_TO-DO ITEM_
Please copy, character for character, each line from the beginning of the listing to the line containing "Expected Range | |", including both.

(EXERCISE MATERIAL Opens)

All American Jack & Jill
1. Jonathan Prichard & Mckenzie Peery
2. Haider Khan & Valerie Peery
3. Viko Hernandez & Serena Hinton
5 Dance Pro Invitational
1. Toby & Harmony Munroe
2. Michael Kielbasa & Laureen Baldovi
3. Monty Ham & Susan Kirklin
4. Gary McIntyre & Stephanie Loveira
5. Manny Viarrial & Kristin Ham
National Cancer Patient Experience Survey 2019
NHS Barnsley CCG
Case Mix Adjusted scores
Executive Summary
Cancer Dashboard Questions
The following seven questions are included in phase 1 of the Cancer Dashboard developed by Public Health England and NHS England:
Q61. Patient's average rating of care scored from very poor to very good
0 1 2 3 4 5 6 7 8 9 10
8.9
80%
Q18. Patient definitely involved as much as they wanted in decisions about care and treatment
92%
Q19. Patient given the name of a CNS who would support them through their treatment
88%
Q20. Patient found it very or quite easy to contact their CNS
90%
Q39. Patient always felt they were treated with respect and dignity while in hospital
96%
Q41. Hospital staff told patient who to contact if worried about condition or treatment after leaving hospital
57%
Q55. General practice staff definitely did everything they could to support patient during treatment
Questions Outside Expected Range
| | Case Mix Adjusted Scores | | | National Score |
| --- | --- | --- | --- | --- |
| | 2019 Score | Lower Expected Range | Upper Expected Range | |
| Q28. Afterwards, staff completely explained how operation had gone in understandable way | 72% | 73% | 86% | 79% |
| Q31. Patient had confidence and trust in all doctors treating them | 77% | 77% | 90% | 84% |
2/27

(EXERCISE MATERIAL Closes)

_TASK OUTPUT_
All American Jack & Jill
1. Jonathan Prichard & Mckenzie Peery
2. Haider Khan & Valerie Peery
3. Viko Hernandez & Serena Hinton
5 Dance Pro Invitational
1. Toby & Harmony Munroe
2. Michael Kielbasa & Laureen Baldovi
3. Monty Ham & Susan Kirklin
4. Gary McIntyre & Stephanie Loveira
5. Manny Viarrial & Kristin Ham
National Cancer Patient Experience Survey 2019
NHS Barnsley CCG
Case Mix Adjusted scores
Executive Summary
Cancer Dashboard Questions
The following seven questions are included in phase 1 of the Cancer Dashboard developed by Public Health England and NHS England:
Q61. Patient's average rating of care scored from very poor to very good
0 1 2 3 4 5 6 7 8 9 10
8.9
80%
Q18. Patient definitely involved as much as they wanted in decisions about care and treatment
92%
Q19. Patient given the name of a CNS who would support them through their treatment
88%
Q20. Patient found it very or quite easy to contact their CNS
90%
Q39. Patient always felt they were treated with respect and dignity while in hospital
96%
Q41. Hospital staff told patient who to contact if worried about condition or treatment after leaving hospital
57%
Q55. General practice staff definitely did everything they could to support patient during treatment
Questions Outside Expected Range
| | Case Mix Adjusted Scores | | | National Score |
| --- | --- | --- | --- | --- |
| | 2019 Score | Lower Expected Range | Upper Expected Range | |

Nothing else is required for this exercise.